+++ Provided data

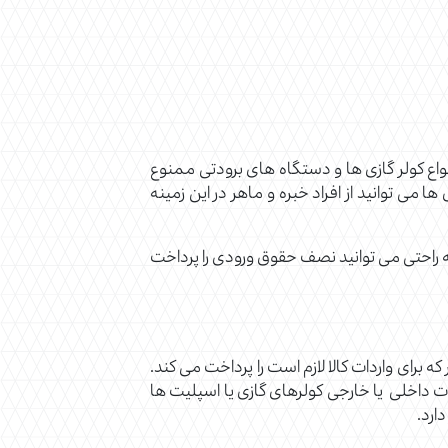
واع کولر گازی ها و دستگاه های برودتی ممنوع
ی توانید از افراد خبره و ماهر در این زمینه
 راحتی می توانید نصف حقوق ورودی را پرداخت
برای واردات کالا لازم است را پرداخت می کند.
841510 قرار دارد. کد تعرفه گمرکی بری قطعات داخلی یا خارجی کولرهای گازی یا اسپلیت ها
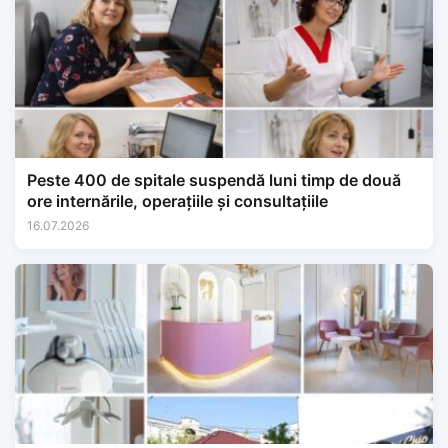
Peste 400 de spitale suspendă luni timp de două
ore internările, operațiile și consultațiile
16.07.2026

++++++

What you are asked to do: Reproduce every line of text from the records above word for word, leaving the pictures out.

Exercise answer:
واع کولر گازی ها و دستگاه های برودتی ممنوع
ی توانید از افراد خبره و ماهر در این زمینه
 راحتی می توانید نصف حقوق ورودی را پرداخت
برای واردات کالا لازم است را پرداخت می کند.
841510 قرار دارد. کد تعرفه گمرکی بری قطعات داخلی یا خارجی کولرهای گازی یا اسپلیت ها
Peste 400 de spitale suspendă luni timp de două
ore internările, operațiile și consultațiile
16.07.2026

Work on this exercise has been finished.